* _Exercise objective_
From first line to last, copy the listing exactly and omit its pictures.

* _Given records_
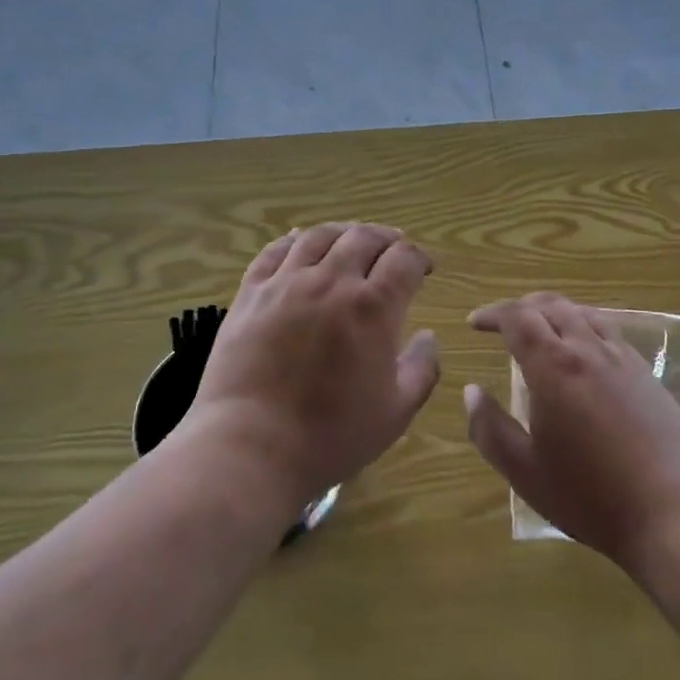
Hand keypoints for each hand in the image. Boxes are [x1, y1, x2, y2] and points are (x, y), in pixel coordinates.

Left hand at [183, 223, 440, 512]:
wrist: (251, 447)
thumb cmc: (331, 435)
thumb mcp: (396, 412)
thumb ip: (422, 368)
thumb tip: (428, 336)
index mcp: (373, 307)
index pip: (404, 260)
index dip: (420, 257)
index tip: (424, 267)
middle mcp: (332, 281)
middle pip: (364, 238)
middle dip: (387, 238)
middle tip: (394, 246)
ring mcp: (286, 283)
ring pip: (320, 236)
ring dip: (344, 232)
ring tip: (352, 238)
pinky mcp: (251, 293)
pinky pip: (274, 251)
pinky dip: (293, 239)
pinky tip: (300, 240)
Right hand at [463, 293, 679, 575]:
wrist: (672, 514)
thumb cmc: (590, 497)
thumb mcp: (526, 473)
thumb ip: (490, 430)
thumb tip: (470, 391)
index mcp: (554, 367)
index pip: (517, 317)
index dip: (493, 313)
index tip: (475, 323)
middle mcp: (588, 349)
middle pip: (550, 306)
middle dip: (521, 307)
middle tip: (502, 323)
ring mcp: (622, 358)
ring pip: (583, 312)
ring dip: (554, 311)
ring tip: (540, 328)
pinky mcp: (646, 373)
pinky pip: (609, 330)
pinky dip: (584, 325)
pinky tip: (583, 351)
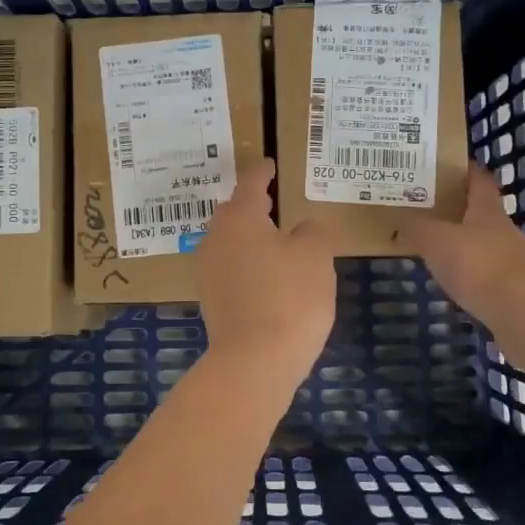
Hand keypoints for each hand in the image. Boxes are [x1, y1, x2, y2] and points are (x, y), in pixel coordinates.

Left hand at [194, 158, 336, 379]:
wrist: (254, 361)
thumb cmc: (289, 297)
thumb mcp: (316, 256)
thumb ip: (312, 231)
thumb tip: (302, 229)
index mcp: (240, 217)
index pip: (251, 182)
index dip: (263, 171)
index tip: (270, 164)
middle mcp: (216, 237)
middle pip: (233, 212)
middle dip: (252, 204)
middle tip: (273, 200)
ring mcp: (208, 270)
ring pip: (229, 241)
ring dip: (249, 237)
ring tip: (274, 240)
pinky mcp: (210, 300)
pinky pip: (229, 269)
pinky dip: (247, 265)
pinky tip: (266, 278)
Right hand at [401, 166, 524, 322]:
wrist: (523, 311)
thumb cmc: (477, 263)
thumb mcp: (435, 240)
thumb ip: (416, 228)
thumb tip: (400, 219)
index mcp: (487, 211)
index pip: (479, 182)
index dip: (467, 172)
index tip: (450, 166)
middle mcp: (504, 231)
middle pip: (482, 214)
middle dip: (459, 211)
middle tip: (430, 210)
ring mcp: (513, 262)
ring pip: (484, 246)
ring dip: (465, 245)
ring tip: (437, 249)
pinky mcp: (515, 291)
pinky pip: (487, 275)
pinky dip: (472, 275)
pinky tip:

* _Task solution_
Hand keypoints for each hand in the image. Boxes are [x1, y1, x2, y2] and points are (x, y), in pixel coordinates.

Left hand at [183, 223, 440, 512]:
wrist: (251, 447)
thumb cmc: (331, 435)
thumb mcp: (396, 412)
thumb ip: (422, 368)
thumb tip: (428, 336)
index mcp: (373, 307)
index pip: (404, 260)
index dip: (420, 257)
index tip: (424, 267)
middle mcp: (332, 281)
middle pip: (364, 238)
middle dip: (387, 238)
middle tip: (394, 246)
ring mcp: (286, 283)
ring pip: (320, 236)
ring dip: (344, 232)
ring tip: (352, 238)
pinky mcp: (251, 293)
pinky pip: (274, 251)
pinky dip: (293, 239)
pinky tip: (300, 240)
Right hand at [463, 293, 679, 575]:
wrist: (672, 514)
thumb cmc: (590, 497)
thumb mcp: (526, 473)
thumb ip: (490, 430)
thumb tip: (470, 391)
index mcp: (554, 367)
index pip: (517, 317)
index dip: (493, 313)
index tip: (475, 323)
middle mcp: (588, 349)
middle pip: (550, 306)
middle dip: (521, 307)
middle tip: (502, 323)
ring mcp: (622, 358)
ring pip: (583, 312)
ring dip: (554, 311)
ring tip: (540, 328)
pinky mcp: (646, 373)
pinky pip: (609, 330)
pinky dip: (584, 325)
pinky tip: (583, 351)
Hand keypoints for each hand in the image. Boxes are [x1, y1, x2, y2] and points are (x, y), in pixel coordinates.

Left hand at [194, 158, 336, 379]:
wrist: (254, 361)
thumb cmc: (289, 297)
thumb mcp: (316, 256)
thumb ip: (312, 231)
thumb tip: (302, 229)
index mcp: (240, 217)
index pip: (251, 182)
index dip: (263, 171)
index tip: (270, 164)
middle mcp: (216, 237)
middle pip: (233, 212)
middle dip: (252, 204)
middle tip: (273, 200)
ring mcp: (208, 270)
ring pip: (229, 241)
ring dip: (249, 237)
ring tip: (274, 240)
pinky mcp: (210, 300)
pinky pip: (229, 269)
pinky dip: (247, 265)
pinky tip: (266, 278)
Right hand at [401, 166, 524, 322]:
wrist: (523, 311)
thumb cmc: (477, 263)
thumb mcp: (435, 240)
thumb ip: (416, 228)
thumb tip: (400, 219)
index mcp: (487, 211)
index pip: (479, 182)
index dip: (467, 172)
index tip: (450, 166)
middle mcp: (504, 231)
middle pip: (482, 214)
middle dip: (459, 211)
middle tip: (430, 210)
ring mcp: (513, 262)
ring pip: (484, 246)
ring dip: (465, 245)
ring tip: (437, 249)
pinky mcp: (515, 291)
pinky pip: (487, 275)
pinky dip: (472, 275)
pinky tip:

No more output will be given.